Abstract

Shape memory thin film composites consisting of at least one shape memory thin film component are of special interest as microactuators since they provide two-way shape memory behavior without any training of the shape memory material. Furthermore, they allow the realization of novel concepts like bistable or phase-coupled shape memory actuators. The potential of shape memory thin film composite microactuators is discussed in view of possible applications.

Introduction

The availability of suitable actuators is of particular importance for the advanced development of novel micro- or nanosystems. An attractive approach is based on smart materials that directly transduce electrical into mechanical energy, e.g., materials exhibiting a shape-memory effect, piezoelectricity or magnetostriction. Actuator mechanisms on these smart materials allow easy down-scaling to the micrometer or even nanometer range and can be realized by a cost-effective fabrication technique compatible with micro- or nanosystem technology using thin-film technologies.
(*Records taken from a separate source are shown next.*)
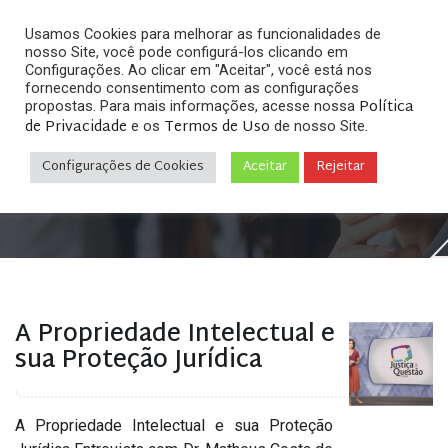
Usamos Cookies para melhorar as funcionalidades de
nosso Site, você pode configurá-los clicando em
Configurações. Ao clicar em "Aceitar", você está nos
fornecendo consentimento com as configurações
Política
propostas. Para mais informações, acesse nossa
Arquivos
de Privacidade
Termos de Uso
e os
de nosso Site.
Configurações de Cookies
Aceitar
Rejeitar
Home
»
Posts tagged "lei 9279"
A Propriedade Intelectual e
sua Proteção Jurídica
A Propriedade Intelectual e sua Proteção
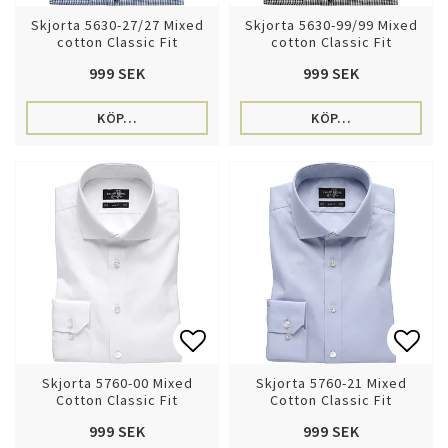
Lägg till i favoritlistan
Lägg 
Skjorta 5630-27/27 Mixed
Skjorta 5630-99/99 Mixed
cotton Classic Fit
cotton Classic Fit
999 SEK
999 SEK
KÖP…
KÖP…
Lägg till i favoritlistan
Lägg 
Skjorta 5760-00 Mixed
Skjorta 5760-21 Mixed
Cotton Classic Fit
Cotton Classic Fit
999 SEK
999 SEK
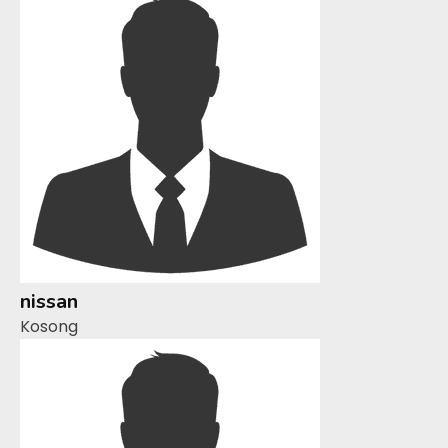
nissan
Kosong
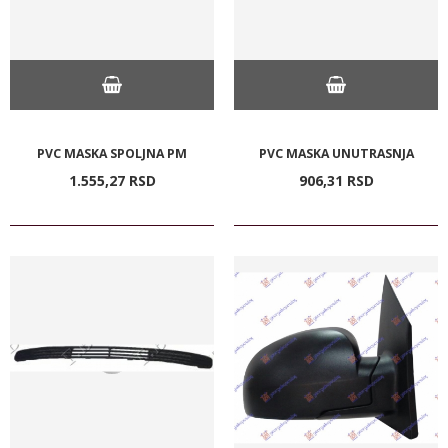
PVC MASKA SPOLJNA PM
PVC MASKA UNUTRASNJA
1.555,
27
RSD
906,
31
RSD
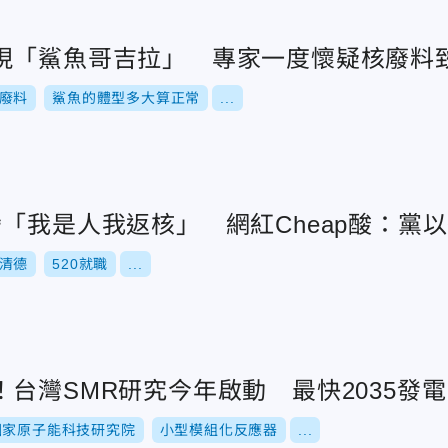
現「鯊魚哥吉拉」 專家一度懷疑核廢料
廢料
鯊魚的體型多大算正常
...
「我是人我返核」 網紅Cheap酸：黨
清德
520就職
...
台灣SMR研究今年啟動 最快2035發電
國家原子能科技研究院
小型模組化反應器
...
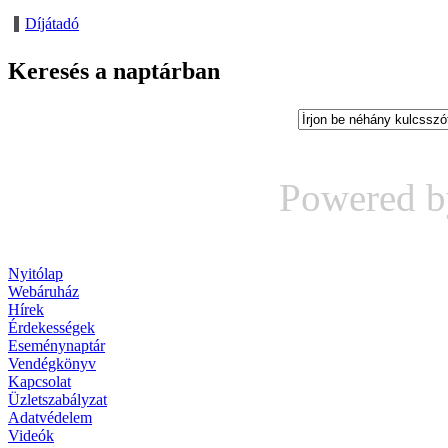
Díjátadó
Keresés a naptárban
Powered 
Nyitólap
Webáruház
Hírek
Érdekességek
Eseménynaptár
Vendégkönyv
Kapcsolat
Üzletszabályzat
Adatvédelem
Videók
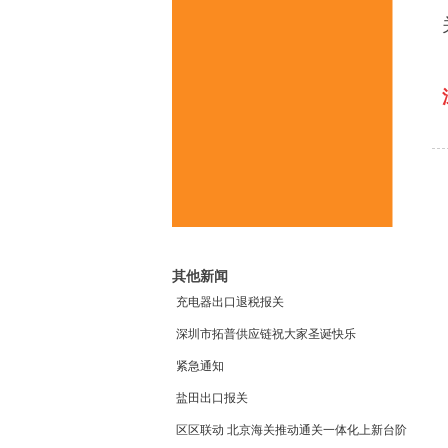
其他新闻
充电器出口退税报关
深圳市拓普供应链祝大家圣诞快乐
紧急通知
盐田出口报关
区区联动 北京海关推动通关一体化上新台阶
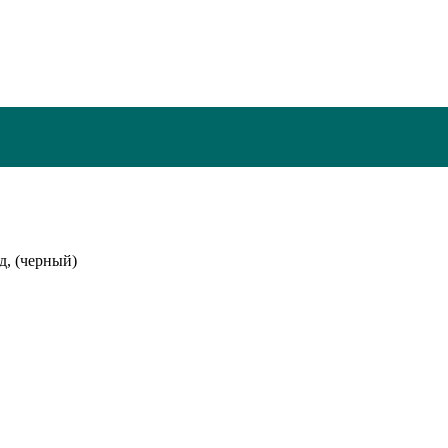
д, (черный)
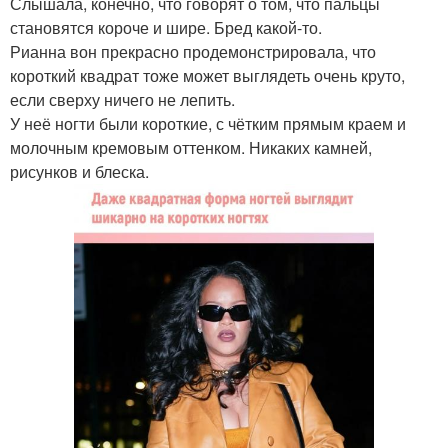
Слышала, конечно, что говорят о том, что пальцы
становятся короче и шире. Бред какой-то.
Рианна вон прекрасно продемонстрировала, что
короткий квадрат тоже может выглядеть очень круто,
если сверху ничего не лепить.
У неё ногти были короткие, с чётким прямым краем и
молочным кремовым оттенком. Никаких камней,
рисунков и блеска.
As shape memory alloys combine high output forces with large motions and can be controlled by Joule heat in a microelectronic-compatible way, they are of increasing interest for microactuator applications as long as only low frequencies or slow response times are required. Due to smaller grain sizes compared with those of bulk materials, magnetron sputtered shape memory thin films can be fabricated between approximately 1 and 50 μm in thickness with properties not affected by the film thickness.

In this chapter the mechanism, fabrication and features of shape memory thin film composite microactuators are discussed in view of special designs (bistable, phase-coupled actuators) and applications.